MiniMax has not released benchmark results for the T2A-01-HD versus other audio generation models. But in the reporter's opinion, the output sound of T2A-01-HD is comparable to audio models from startups such as Meta and PlayAI.

In addition to the T2A-01-HD, which is only available through MiniMax’s API and the Conch AI platform, MiniMax’s new models can be downloaded from GitHub and the AI ​​development platform Hugging Face.

However, just because these models are "publicly" available, doesn't mean they aren't locked down in some way. MiniMax-Text-01 and MiniMax-VL-01 are not truly open source, as MiniMax has not yet released the components (such as training data) required to recreate them from scratch. In addition, they are subject to MiniMax's restrictive license, which prohibits developers from using these models to improve competitors' AI models and requires platforms with more than 100 million monthly active users to apply for a special license from MiniMax.

MiniMax was founded in 2021 by former employees of SenseTime, one of China's largest artificial intelligence companies. The company's projects include apps like Talkie, an AI-driven role-playing platform similar to Character AI, and MiniMax, a text-to-video model released in Hailo.

Some of MiniMax's products have been the subject of minor controversy.

Talkie, which featured AI avatars of public figures including Donald Trump, Taylor Swift, Elon Musk and LeBron, was pulled from Apple's App Store in December for unspecified "technical" reasons James, but none of these people seem to have agreed to appear on the app.

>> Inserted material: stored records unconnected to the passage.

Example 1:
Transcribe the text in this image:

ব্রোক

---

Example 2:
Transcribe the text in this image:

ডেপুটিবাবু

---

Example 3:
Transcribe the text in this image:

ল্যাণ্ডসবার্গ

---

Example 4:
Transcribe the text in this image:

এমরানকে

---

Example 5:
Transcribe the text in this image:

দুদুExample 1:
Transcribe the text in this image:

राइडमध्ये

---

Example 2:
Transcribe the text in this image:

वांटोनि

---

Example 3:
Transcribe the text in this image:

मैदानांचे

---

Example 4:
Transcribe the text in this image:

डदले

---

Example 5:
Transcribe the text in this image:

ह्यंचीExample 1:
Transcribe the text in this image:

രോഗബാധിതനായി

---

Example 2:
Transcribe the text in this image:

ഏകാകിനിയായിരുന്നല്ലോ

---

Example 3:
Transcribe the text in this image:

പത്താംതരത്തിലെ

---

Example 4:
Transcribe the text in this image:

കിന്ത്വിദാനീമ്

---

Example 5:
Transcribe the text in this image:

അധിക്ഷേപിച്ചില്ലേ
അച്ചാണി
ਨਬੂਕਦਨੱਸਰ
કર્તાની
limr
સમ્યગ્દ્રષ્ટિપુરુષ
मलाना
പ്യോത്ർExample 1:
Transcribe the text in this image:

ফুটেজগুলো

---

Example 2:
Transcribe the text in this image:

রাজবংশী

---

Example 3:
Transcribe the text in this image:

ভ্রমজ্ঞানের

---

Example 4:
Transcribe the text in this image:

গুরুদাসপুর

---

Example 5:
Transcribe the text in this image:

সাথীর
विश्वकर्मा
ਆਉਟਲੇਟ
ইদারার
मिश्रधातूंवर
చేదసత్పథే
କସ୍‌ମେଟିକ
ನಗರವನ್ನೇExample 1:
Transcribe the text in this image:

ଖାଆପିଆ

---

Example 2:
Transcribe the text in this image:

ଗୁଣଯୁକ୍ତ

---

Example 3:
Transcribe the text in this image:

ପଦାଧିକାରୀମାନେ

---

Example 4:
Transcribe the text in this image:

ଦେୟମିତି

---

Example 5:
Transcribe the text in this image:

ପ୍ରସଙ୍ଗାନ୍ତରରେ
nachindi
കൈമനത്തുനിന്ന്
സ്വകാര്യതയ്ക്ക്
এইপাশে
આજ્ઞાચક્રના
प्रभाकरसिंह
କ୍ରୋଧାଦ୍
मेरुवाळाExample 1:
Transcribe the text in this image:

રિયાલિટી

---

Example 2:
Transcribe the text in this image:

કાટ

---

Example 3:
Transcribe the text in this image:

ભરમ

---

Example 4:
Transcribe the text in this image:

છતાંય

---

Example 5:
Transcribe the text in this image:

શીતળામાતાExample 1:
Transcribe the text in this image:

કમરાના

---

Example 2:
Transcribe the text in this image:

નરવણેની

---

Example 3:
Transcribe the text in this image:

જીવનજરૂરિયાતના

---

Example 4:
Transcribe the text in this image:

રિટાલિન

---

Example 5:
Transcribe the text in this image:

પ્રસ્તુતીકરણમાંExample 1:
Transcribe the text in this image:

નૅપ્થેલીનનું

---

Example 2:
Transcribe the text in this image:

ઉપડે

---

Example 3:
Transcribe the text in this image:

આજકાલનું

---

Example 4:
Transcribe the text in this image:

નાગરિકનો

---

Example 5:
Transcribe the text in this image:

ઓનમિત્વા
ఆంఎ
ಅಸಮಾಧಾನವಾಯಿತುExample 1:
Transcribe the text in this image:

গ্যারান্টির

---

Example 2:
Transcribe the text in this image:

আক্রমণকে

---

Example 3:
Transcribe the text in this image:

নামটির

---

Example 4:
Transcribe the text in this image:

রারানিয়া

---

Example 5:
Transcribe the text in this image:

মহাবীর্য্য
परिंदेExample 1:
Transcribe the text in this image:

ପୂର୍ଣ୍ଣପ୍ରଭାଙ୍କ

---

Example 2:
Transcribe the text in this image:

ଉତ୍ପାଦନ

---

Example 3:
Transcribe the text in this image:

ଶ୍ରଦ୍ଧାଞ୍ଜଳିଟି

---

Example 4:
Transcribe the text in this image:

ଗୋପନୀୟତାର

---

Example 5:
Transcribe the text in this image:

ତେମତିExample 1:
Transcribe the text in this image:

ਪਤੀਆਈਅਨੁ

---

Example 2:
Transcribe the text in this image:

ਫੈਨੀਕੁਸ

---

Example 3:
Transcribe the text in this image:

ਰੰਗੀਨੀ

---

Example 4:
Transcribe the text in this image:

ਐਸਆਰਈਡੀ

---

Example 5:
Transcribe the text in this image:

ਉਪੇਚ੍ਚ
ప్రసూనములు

In December, Broadcast magazine reported that MiniMax's video generator could replicate the logos of British television channels, suggesting that MiniMax's models were trained on content from those channels. MiniMax was reportedly sued by Chinese video streaming service iQiyi, accusing MiniMax of using iQiyi's copyrighted recordings for illegal training.

MiniMax's new model comes just days after the outgoing Biden administration proposed tougher export rules and restrictions on artificial intelligence technology from Chinese companies. Companies in China are already banned from buying advanced AI chips, but if the new rules come into effect as intended, companies will face tighter restrictions on the semiconductor technology and models needed to guide complex AI systems.

On Wednesday, the Biden administration announced additional measures focused on keeping advanced chips out of the U.S. Chip foundries and packaging companies that want to export certain chips will be subject to broader licensing requirements unless they conduct stricter scrutiny and due diligence to prevent their products from reaching Chinese customers.